##### Data for this task #####
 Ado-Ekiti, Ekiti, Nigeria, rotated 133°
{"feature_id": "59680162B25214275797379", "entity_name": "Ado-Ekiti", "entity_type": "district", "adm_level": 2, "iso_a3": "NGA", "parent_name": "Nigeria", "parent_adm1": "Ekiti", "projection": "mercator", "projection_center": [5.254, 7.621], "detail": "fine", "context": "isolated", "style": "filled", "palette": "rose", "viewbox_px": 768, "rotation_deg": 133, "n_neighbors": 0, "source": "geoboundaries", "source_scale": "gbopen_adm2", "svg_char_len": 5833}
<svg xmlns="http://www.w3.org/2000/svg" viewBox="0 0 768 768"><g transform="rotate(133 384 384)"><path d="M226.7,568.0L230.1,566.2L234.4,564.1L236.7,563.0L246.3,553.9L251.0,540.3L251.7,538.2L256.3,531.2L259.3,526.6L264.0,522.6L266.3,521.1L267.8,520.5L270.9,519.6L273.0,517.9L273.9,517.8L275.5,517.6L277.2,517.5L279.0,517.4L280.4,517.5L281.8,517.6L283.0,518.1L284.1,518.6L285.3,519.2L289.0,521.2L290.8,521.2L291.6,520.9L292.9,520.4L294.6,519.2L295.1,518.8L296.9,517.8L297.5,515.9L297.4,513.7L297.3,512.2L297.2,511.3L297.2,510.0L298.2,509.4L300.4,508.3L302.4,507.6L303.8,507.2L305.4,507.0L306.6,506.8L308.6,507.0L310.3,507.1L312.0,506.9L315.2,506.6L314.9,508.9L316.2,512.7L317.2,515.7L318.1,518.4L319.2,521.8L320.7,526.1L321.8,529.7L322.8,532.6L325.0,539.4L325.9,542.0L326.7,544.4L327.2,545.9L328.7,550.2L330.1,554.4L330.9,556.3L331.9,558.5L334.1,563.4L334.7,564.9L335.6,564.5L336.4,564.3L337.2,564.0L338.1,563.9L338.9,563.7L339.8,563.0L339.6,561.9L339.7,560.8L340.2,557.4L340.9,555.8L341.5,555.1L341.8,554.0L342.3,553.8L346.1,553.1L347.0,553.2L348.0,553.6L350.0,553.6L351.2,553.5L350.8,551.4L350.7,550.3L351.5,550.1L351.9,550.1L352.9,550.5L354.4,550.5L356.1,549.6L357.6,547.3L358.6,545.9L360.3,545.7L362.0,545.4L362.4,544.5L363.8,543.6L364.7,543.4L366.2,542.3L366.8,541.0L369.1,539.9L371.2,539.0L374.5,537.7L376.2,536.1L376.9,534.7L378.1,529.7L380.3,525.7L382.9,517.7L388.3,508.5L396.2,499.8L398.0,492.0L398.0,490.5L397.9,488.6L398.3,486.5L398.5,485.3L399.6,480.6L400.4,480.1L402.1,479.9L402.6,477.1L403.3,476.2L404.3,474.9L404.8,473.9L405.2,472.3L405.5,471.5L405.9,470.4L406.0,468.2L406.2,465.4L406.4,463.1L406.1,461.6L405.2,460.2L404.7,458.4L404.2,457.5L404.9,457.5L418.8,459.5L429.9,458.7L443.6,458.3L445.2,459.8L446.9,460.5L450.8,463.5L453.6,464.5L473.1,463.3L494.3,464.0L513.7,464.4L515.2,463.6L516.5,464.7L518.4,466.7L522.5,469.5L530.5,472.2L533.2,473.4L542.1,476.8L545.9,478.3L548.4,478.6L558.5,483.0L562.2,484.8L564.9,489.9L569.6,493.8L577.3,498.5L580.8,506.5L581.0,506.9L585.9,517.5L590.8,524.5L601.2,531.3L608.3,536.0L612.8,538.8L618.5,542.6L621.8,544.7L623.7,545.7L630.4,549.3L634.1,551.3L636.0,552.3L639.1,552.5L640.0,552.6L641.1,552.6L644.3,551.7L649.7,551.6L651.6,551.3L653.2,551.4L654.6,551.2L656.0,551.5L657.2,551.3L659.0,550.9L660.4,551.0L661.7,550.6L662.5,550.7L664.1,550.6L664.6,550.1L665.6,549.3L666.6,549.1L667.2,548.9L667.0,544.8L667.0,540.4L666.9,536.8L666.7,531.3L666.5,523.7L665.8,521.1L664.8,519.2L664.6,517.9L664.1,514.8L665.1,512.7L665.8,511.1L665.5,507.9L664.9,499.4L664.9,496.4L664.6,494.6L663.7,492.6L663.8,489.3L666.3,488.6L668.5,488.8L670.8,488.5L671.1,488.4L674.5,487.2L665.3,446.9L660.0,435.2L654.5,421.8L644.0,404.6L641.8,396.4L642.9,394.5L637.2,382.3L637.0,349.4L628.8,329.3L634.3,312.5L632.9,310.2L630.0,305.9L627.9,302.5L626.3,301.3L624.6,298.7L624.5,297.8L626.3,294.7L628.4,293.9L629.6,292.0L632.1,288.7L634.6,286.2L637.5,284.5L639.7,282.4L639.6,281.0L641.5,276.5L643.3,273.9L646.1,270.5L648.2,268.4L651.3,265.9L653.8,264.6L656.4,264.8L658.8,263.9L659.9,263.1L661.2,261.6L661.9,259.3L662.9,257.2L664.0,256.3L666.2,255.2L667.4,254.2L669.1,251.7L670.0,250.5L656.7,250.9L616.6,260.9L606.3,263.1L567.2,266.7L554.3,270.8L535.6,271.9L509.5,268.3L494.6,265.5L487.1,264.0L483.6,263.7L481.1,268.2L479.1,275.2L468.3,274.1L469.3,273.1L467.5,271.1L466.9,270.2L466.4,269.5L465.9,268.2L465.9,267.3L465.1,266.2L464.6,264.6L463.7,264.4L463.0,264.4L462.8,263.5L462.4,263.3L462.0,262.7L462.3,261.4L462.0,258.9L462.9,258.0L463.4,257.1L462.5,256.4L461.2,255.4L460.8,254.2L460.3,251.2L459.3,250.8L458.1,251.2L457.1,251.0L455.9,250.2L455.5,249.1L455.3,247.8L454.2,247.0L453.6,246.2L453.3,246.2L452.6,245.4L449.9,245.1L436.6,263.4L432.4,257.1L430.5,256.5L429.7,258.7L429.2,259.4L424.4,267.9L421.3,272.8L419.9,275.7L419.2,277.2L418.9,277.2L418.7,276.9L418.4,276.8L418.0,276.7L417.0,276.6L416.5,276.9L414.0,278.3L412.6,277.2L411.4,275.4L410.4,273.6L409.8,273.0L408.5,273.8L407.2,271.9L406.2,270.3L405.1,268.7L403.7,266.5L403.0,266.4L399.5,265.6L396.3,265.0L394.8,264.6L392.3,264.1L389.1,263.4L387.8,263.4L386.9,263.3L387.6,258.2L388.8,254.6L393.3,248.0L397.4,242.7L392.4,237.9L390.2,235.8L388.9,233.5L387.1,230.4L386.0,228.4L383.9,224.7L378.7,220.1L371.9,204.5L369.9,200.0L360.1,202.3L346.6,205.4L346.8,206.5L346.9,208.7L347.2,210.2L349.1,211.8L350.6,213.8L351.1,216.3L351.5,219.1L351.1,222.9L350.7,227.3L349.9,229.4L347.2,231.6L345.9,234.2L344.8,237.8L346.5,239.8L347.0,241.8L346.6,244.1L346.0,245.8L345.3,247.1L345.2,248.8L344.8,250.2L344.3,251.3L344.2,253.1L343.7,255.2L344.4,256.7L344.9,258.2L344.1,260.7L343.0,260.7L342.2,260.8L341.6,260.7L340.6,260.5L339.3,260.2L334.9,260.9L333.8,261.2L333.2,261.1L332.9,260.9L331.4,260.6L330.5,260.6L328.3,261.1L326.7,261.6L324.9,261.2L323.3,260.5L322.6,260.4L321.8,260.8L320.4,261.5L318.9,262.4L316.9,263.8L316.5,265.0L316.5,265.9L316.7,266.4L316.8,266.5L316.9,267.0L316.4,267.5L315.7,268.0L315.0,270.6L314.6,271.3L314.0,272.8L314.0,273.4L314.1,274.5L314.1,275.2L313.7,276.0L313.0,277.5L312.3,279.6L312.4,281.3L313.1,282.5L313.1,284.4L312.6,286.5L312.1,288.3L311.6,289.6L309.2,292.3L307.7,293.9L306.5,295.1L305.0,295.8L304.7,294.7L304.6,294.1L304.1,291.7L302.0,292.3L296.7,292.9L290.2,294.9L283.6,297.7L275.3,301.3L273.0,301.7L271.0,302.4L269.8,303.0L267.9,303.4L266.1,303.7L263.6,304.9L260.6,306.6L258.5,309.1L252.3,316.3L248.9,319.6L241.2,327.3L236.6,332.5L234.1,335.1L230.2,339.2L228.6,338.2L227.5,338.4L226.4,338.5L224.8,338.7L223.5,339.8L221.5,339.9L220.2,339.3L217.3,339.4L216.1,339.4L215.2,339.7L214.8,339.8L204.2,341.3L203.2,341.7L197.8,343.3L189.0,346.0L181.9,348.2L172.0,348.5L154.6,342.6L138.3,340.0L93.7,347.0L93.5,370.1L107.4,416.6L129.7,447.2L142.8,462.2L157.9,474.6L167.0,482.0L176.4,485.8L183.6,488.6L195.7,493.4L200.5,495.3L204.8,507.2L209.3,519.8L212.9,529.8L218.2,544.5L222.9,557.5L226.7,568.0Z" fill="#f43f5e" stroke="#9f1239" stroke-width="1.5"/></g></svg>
#####
##### Data for this task #####
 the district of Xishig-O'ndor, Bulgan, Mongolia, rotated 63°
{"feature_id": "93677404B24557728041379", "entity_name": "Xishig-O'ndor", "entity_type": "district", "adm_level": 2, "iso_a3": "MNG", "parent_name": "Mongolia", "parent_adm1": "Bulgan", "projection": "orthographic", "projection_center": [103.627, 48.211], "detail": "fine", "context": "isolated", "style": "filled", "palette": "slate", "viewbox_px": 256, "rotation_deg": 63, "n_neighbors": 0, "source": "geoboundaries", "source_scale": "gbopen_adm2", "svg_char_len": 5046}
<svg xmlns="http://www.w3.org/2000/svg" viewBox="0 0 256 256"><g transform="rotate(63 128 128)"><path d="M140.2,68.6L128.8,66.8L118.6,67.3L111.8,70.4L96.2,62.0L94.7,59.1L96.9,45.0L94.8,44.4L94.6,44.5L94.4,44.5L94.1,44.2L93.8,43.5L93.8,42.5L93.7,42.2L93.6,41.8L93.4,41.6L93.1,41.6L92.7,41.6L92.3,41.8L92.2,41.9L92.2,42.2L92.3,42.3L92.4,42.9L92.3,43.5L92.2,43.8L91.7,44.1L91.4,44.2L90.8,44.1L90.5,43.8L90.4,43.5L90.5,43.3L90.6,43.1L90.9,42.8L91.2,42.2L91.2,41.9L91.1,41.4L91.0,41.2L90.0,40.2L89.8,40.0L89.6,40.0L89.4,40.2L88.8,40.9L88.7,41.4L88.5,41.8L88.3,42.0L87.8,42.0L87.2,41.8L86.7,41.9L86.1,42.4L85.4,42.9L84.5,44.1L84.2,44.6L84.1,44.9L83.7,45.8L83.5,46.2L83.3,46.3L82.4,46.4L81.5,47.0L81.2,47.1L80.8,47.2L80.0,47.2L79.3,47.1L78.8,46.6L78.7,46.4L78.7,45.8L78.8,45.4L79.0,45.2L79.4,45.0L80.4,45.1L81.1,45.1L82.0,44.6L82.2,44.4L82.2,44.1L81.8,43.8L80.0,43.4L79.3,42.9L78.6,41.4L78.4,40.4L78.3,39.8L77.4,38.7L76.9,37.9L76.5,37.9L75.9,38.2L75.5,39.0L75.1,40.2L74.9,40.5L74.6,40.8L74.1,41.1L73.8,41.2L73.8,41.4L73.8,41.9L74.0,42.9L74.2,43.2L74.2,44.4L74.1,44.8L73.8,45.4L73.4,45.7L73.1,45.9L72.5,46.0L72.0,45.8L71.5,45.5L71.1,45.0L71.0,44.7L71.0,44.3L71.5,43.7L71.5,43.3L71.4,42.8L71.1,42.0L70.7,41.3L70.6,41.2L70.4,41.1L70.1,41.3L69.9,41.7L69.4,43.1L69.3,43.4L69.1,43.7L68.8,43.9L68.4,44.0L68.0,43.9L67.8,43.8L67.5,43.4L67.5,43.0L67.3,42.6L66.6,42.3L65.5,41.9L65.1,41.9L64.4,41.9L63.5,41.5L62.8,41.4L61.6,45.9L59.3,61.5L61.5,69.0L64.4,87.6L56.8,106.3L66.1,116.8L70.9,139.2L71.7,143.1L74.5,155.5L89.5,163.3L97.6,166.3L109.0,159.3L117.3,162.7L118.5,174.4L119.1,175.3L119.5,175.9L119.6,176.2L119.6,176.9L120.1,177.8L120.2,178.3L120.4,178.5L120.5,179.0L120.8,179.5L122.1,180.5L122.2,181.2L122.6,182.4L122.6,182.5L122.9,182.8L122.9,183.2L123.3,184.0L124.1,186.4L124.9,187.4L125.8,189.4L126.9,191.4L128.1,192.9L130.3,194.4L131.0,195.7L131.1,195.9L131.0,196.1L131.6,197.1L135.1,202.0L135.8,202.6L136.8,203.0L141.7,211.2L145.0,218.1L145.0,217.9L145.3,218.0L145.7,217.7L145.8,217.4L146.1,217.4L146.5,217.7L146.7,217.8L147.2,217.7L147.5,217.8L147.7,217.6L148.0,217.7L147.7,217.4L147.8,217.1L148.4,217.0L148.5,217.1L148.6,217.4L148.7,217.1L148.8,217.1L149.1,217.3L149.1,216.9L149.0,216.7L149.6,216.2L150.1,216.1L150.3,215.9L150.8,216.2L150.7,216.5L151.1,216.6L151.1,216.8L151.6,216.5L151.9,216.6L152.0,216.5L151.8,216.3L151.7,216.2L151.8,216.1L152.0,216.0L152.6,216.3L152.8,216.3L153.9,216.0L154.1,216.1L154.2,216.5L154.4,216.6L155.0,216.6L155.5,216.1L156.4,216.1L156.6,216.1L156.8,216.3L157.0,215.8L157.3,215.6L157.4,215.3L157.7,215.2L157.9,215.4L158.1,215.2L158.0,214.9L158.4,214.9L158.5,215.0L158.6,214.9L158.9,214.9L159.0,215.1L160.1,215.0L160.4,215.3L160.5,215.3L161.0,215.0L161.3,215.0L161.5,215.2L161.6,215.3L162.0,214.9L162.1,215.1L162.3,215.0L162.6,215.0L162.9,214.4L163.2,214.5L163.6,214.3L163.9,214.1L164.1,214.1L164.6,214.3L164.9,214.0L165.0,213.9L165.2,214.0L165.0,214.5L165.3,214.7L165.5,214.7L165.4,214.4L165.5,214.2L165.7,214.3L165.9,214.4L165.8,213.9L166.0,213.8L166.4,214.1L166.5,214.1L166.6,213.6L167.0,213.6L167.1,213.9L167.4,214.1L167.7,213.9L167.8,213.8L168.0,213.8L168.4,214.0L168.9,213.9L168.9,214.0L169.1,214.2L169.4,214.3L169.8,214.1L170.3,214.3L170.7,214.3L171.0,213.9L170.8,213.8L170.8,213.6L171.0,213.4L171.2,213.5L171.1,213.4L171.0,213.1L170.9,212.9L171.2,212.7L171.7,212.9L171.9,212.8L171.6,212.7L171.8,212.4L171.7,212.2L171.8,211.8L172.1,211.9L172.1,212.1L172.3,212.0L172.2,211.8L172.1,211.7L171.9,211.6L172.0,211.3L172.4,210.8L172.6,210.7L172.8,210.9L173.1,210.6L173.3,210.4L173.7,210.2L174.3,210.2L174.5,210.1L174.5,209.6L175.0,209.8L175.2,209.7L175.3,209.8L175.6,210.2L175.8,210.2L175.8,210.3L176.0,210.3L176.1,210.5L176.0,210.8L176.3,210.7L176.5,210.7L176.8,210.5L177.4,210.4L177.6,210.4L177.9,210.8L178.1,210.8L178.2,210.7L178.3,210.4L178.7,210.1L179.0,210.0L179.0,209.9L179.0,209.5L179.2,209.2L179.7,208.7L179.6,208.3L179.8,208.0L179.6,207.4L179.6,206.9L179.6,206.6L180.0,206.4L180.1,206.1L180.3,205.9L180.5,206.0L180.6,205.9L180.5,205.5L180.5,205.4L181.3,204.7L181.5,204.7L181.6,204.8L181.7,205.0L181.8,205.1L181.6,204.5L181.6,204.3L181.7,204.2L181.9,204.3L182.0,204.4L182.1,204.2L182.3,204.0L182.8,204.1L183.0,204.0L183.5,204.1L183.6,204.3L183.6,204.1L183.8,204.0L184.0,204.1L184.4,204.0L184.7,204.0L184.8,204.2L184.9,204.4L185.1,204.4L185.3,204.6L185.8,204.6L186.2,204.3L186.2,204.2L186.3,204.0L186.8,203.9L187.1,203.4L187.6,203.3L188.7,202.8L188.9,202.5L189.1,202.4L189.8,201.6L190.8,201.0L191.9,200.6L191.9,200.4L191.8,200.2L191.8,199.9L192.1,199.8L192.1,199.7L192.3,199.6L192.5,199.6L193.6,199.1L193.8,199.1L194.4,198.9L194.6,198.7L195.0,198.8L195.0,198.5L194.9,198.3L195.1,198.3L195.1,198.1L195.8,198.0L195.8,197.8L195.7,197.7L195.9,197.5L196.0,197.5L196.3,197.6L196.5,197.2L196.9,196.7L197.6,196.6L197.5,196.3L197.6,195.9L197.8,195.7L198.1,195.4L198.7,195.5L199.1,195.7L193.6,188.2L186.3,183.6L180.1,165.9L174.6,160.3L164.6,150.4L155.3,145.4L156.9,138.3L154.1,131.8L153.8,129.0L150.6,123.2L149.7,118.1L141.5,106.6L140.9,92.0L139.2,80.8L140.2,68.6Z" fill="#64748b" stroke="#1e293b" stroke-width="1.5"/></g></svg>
#####
## Written problem
List each line in the entries above that includes the string "rotated". Copy each matching line in full.

## Written response
 Ado-Ekiti, Ekiti, Nigeria, rotated 133°
 the district of Xishig-O'ndor, Bulgan, Mongolia, rotated 63°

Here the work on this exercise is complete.